ICA arena is said to be a meeting point for different legal cultures where we regularly see a convergence and interchange of practices. It is a feature of arbitration proceedings that questions seat and venue, and thus, the jurisdiction-related questions continue to come up for consideration before the courts. The law on this matter continues to be dynamic given the necessity to balance parties’ intention as gleaned from a plain reading of the written word on the one hand, with the often expressed principle of upholding the validity of the agreement on the other.

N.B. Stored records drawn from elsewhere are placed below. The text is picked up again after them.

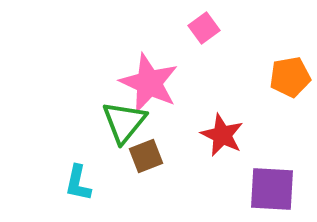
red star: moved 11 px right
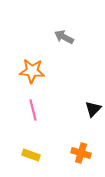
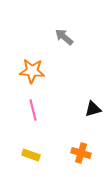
gray arrow: rotated 12 degrees clockwise
black triangle: rotated 30 degrees clockwise
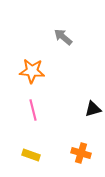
gray arrow: moved 1 px left
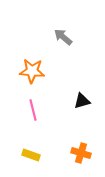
black triangle: moved 11 px left, 8 px up
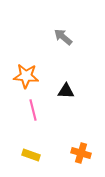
orange star: moved 6 px left, 5 px down
black triangle: moved 16 px left, 10 px up; rotated 18 degrees clockwise
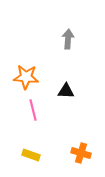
gray arrow: moved 5 px right, 2 px down; rotated 54 degrees clockwise
orange star: moved 1 px down
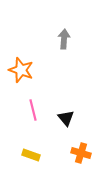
gray arrow: moved 4 px left
orange star: moved 5 px left, 7 px up; rotated 15 degrees clockwise
black triangle: moved 27 px down; rotated 48 degrees clockwise
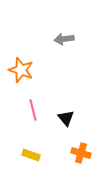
gray arrow: rotated 102 degrees counterclockwise
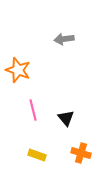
orange star: moved 3 px left
yellow rectangle: moved 6 px right
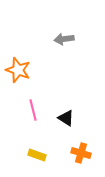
black triangle: rotated 18 degrees counterclockwise
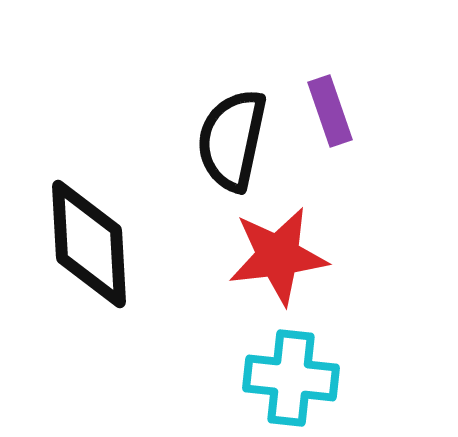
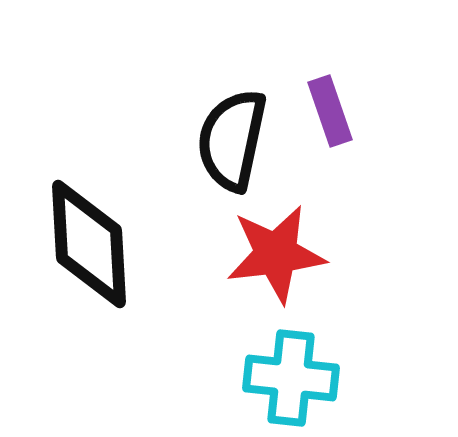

Therefore, it is imperative to draft arbitration clauses with absolute clarity to avoid uncertainty and delays. For instance, it is always advisable that the arbitration proceedings law is kept the same as the law of the country of the seat. Further, a clear contractual choice of “seat” rather than “venue” would always be better. Furthermore, in cases where there is no express choice of seat and no institutional power to designate the seat law, such as in ad hoc arbitrations, the parties need to apply to the Tribunal to determine a juridical seat so that such issues are not raised at the enforcement stage.
As India is constantly taking active steps for establishing itself as an arbitration-friendly jurisdiction and is trying to strengthen the party-autonomy principle, more and more possibilities of various permutations and combinations concerning the interplay between the three applicable laws and the seat of arbitration are arising. For instance, two foreign parties choosing India as the seat of their arbitration but the curial law of their own country. Or, the parties choosing governing law and the procedural law of two different jurisdictions without specifically mentioning the seat of arbitration. There can be many more such combinations that still remain unexplored by the parties to the arbitration. What would be the approach of Indian courts in such scenarios and what would be the extent of intervention that they would be willing to do is something that the arbitration enthusiasts will really look forward to.
To conclude, unlike Courts, Arbitration tribunals are the creation of a private contract, so the effectiveness of any Arbitration process, more so in ICA, is directly proportionate to the effectiveness and rationale of the Arbitration Clause. Furthermore, in a transnational contract, parties have specific objectives, such as a neutral forum, choice of jurisdiction to seek enforcement, party autonomy to agree on procedures, appeal, confidentiality, simplicity and flexibility of the process, time frame, scope etc. Therefore, correct and effective drafting is an essential precondition, as they say, “Well begun is half done.”